The greatest number of home cooking fires occur on Thanksgiving and the top causes are:

  • Heat source too close to flammable materials – oven mitts, towels, curtains.
  • Unattended cooking equipment – remain in the kitchen at all times while cooking.
  • Product misuse – such as turkey fryers.
  • Remember to have working smoke alarms and keep kids at least 3 feet from the stove.


  • Half of all home heating fires occur in December, January and February.
  • Heating equipment is involved in 1 in every 7 home fires and 1 in every 5 home fire deaths.
  • Keep anything that can burn at least 3 feet from any heat source like fireplaces, wood stoves, radiators or space heaters.
  • Keep portable generators outside, away from windows, and as far away from your home as possible.
  • Install and test carbon monoxide alarms at least once a month.
  • Plug only 1 heat-producing appliance (like a space heater) into an electrical outlet at a time.
  • Have a qualified professional clean and inspect your chimney and vents every year.
  • Store cooled ashes from your fireplace in a tightly covered metal container, and keep it outside at least 10 feet from your home and any nearby buildings.


  • More than 1/3 of home decoration fires are started by candles.

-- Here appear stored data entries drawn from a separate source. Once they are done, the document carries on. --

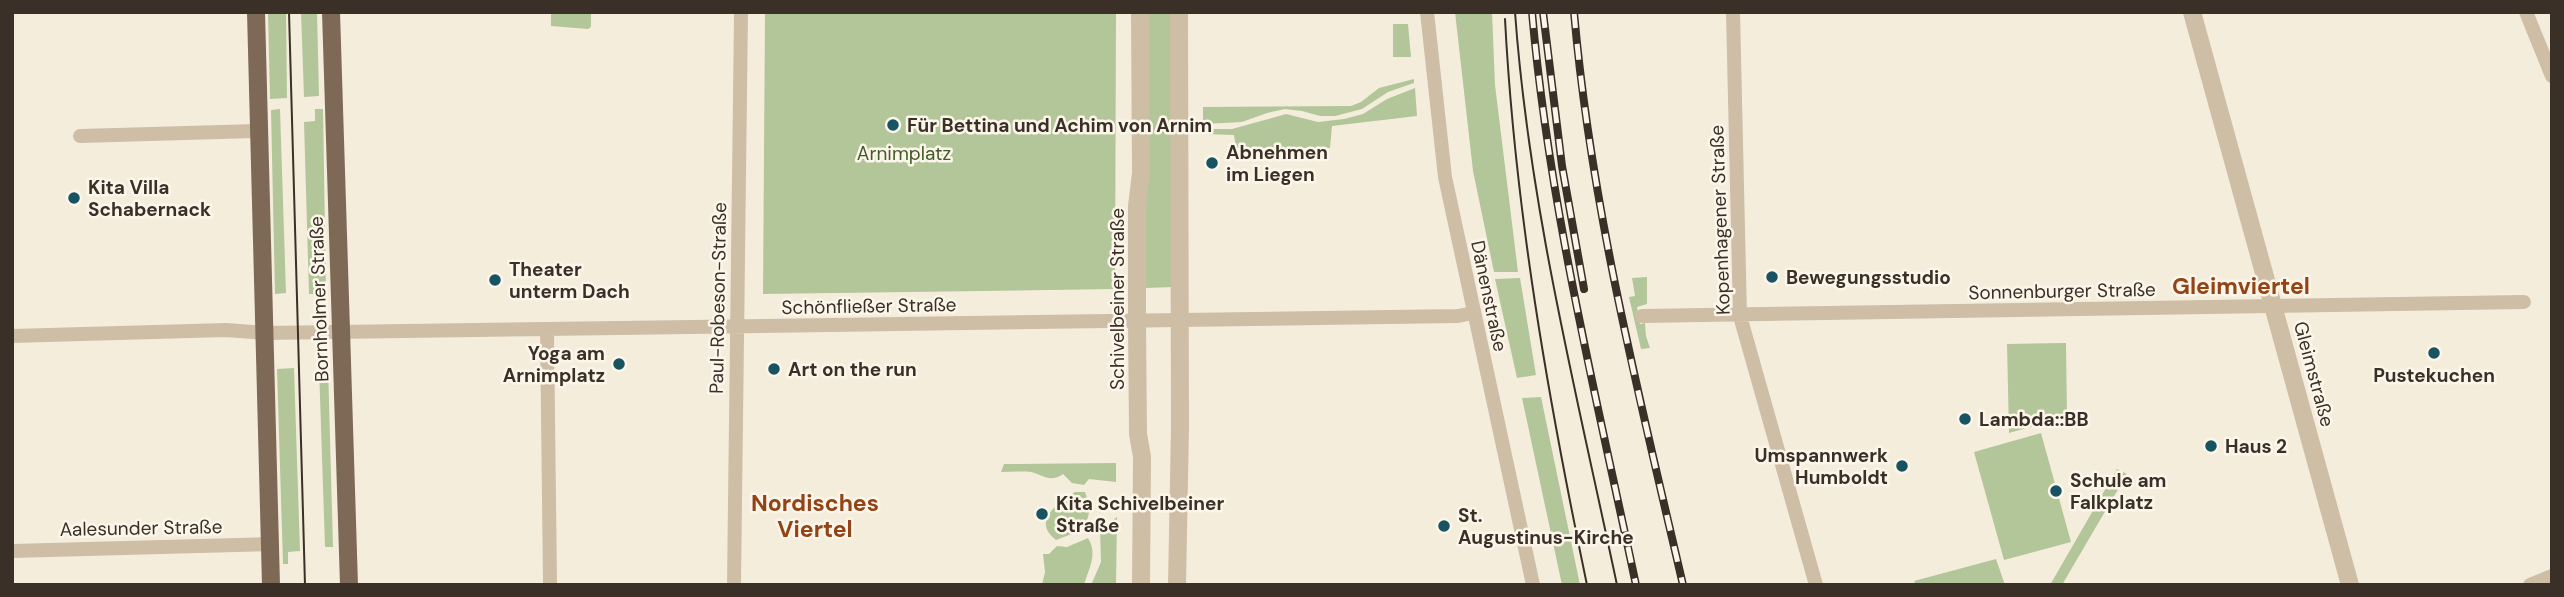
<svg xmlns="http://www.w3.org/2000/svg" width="2564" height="597" font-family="'DM Sans',sans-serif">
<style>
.green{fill:#b2c69a}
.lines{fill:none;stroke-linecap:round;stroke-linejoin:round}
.minor{stroke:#cfbea6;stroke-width:14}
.tertiary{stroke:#cfbea6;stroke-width:18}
.primary{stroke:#7e6957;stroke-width:18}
.tram{stroke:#3a3028;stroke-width:2}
.rail-casing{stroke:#3a3028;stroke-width:8}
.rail{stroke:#fcf6ea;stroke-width:5;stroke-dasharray:16;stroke-linecap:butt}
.poi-dot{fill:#185361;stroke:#fcf6ea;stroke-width:2.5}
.labels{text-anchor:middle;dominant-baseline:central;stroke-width:5;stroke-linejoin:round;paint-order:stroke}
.poi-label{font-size:19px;font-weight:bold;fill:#3a3028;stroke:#fcf6ea;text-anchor:start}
.park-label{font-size:19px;fill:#425c29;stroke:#fcf6ea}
.street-label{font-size:19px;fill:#3a3028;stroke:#fcf6ea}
.quarter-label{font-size:23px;font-weight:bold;fill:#934417;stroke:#fcf6ea}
</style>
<rect width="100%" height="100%" fill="#f5eddc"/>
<!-- green -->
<path class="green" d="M268 12H286L287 98 270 99Z
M301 12H317L319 96 304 97Z
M551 12H591V27L588 29 551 26Z
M765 12H1116L1115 289 763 294Z
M1146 12H1173V287L1145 288Z
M1455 12H1492L1495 85 1518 272H1494L1473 171Z
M1393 24H1408L1411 57H1393Z
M1414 79V83L1388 92 1362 109 1335 116H1320L1302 111 1285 109 1267 113 1242 122 1203 124V107L1351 106 1361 102 1379 88Z
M1415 88 1417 116 1332 126 1330 148H1236L1234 135 1203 134V129H1232L1286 114 1318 122 1344 119 1363 114 1387 99Z
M280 109 286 293 275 294 271 110Z
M315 109H323L326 294H309L304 122 315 121Z
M1647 277V304L1637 307 1640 324 1645 323 1646 336 1650 348 1641 349 1629 297 1635 296 1632 278Z
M1520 278 1536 375 1517 378 1495 279Z
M2066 343 2067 417 2009 433 2007 344Z
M328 366 333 547H325L319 367Z
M294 368 300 551 288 552V564H283L277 369Z
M1541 397 1580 585H1562L1522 398Z
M2041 433 2071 542 2004 560 1974 452Z
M1116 463V482L1089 479 1084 485 1072 483 1063 474C1050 483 1043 475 1031 472 1021 471 1011 472 1001 472L1004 464Z
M2117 469 2127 474 2062 585H2050Z
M1075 492H1085C1096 522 1083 531 1056 540 1031 521 1058 503 1075 492Z
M1117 517 1116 585H1091L1101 562 1100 529Z
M1088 538C1098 554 1089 568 1084 585H1042L1045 572 1043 554H1049L1057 546 1067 547Z
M1996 559 2005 585H1916L1914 581Z"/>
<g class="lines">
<!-- minor -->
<path class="minor" d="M1427 12 1445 177 1533 585
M1733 12 1740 316 1816 585
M2526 12 2552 76
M80 136 259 131
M1642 316 2524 302
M547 329 550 585
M12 336 226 330 265 333 1458 316 1473 313
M12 551 270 544
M734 585 741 12
M2530 585 2552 576"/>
<!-- tertiary -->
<path class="tertiary" d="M1140 12 1141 173 1137 206V322L1138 434 1142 457 1141 585
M2192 12 2350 585
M1177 585 1180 427 1179 12"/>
<!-- primary -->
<path class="primary" d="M256 12 271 585
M331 12 349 585"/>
<!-- tram -->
<path class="tram" d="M289 12 305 585
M1515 12C1529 206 1577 395 1617 585
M1505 19C1515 210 1548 398 1587 585"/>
<!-- rail casing -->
<g class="rail-casing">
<path id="rail" d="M1532 12C1549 206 1596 395 1636 585
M1543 12 1562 166 1584 289
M1574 12C1591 207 1639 395 1683 585"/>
</g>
<!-- rail -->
<use href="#rail" class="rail"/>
</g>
<!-- markers -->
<g class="poi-dot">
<circle cx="893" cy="125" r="7"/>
<circle cx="1212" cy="163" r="7"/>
<circle cx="74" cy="198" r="7"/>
<circle cx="1772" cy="277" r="7"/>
<circle cx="495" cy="280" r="7"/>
<circle cx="2434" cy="353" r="7"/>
<circle cx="619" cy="364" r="7"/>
<circle cx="774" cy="369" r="7"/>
<circle cx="1965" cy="419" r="7"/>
<circle cx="2211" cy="446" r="7"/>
<circle cx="1902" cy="466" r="7"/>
<circle cx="2056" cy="491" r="7"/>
<circle cx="1042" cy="514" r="7"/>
<circle cx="1444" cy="526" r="7"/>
</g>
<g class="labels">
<!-- poi labels -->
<g class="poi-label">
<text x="907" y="125">Für Bettina und Achim von Arnim</text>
<text x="1226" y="152">Abnehmen<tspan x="1226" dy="22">im Liegen</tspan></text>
<text x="88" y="187">Kita Villa<tspan x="88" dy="22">Schabernack</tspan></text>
<text x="509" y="269">Theater<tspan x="509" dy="22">unterm Dach</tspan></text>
<text x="1786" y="277">Bewegungsstudio</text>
<text x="605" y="353" text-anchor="end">Yoga am<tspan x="605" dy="22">Arnimplatz</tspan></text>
<text x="788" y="369">Art on the run</text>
<text x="2434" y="375" text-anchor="middle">Pustekuchen</text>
<text x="1979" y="419">Lambda::BB</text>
<text x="2225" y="446">Haus 2</text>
<text x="1888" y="455" text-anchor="end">Umspannwerk<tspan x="1888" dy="22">Humboldt</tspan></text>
<text x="2070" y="480">Schule am<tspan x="2070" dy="22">Falkplatz</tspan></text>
<text x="1056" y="503">Kita Schivelbeiner<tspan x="1056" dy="22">Straße</tspan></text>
<text x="1458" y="515">St.<tspan x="1458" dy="22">Augustinus-Kirche</tspan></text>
</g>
<!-- park labels -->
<g class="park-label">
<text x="904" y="153">Arnimplatz</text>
</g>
<!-- street labels -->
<g class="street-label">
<text transform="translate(1720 220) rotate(-92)">Kopenhagener Straße</text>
<text transform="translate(2062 291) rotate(-1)">Sonnenburger Straße</text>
<text transform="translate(1489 296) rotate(78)">Dänenstraße</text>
<text transform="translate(718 298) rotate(-89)">Paul-Robeson-Straße</text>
<text transform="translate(319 299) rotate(-92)">Bornholmer Straße</text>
<text transform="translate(1117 299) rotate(-90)">Schivelbeiner Straße</text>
<text transform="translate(869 306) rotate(-1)">Schönfließer Straße</text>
<text transform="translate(2314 374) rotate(75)">Gleimstraße</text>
<text transform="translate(141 528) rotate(-1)">Aalesunder Straße</text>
</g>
<!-- quarter labels -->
<g class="quarter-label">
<text x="2241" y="286">Gleimviertel</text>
<text x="815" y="503">Nordisches<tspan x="815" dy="26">Viertel</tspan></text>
</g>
</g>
<!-- border -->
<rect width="2564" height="597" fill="none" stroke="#3a3028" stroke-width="28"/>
</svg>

Consider using battery operated candles instead.
  • Although Christmas tree fires are not common, when they do occur, they are dangerous. On average, 1 of every 52 reported home Christmas tree fires resulted in death.
  • A heat source too close to the Christmas tree causes 1 in every 4 winter fires.
  • Read manufacturer’s instructions for the number of light strands to connect.
  • Make sure your tree is at least 3 feet away from heat sources like fireplaces, radiators, space heaters, candles or heat vents. Also, make sure your tree does not block exits.
  • Get rid of your tree after Christmas or when it is dry.


  • Half of all home electrical fires involve lighting equipment or home electrical wiring.
  • Home electrical fire deaths peak between midnight and 8 a.m.
  • Peak months for electrical fire deaths are November through March.
  • Plug only 1 heat-producing appliance (like a coffee maker, space heater or microwave) directly into a wall outlet at a time.
  • Never use an extension cord with a heat-producing appliance.
  • Extension cords should only be used temporarily. Have an electrician install additional wall outlets where you need them.


  • Purchase a heater with the seal of a qualified testing laboratory.
  • Keep heater at least 3 feet away from anything that can burn.
  • Place the heater on a solid, flat surface.
  • Make sure heater auto shuts off if it tips over.
  • Never block an exit.
  • Plug the heater into the wall outlet. Never an extension cord.
  • Turn off and unplug when you leave the room or go to bed.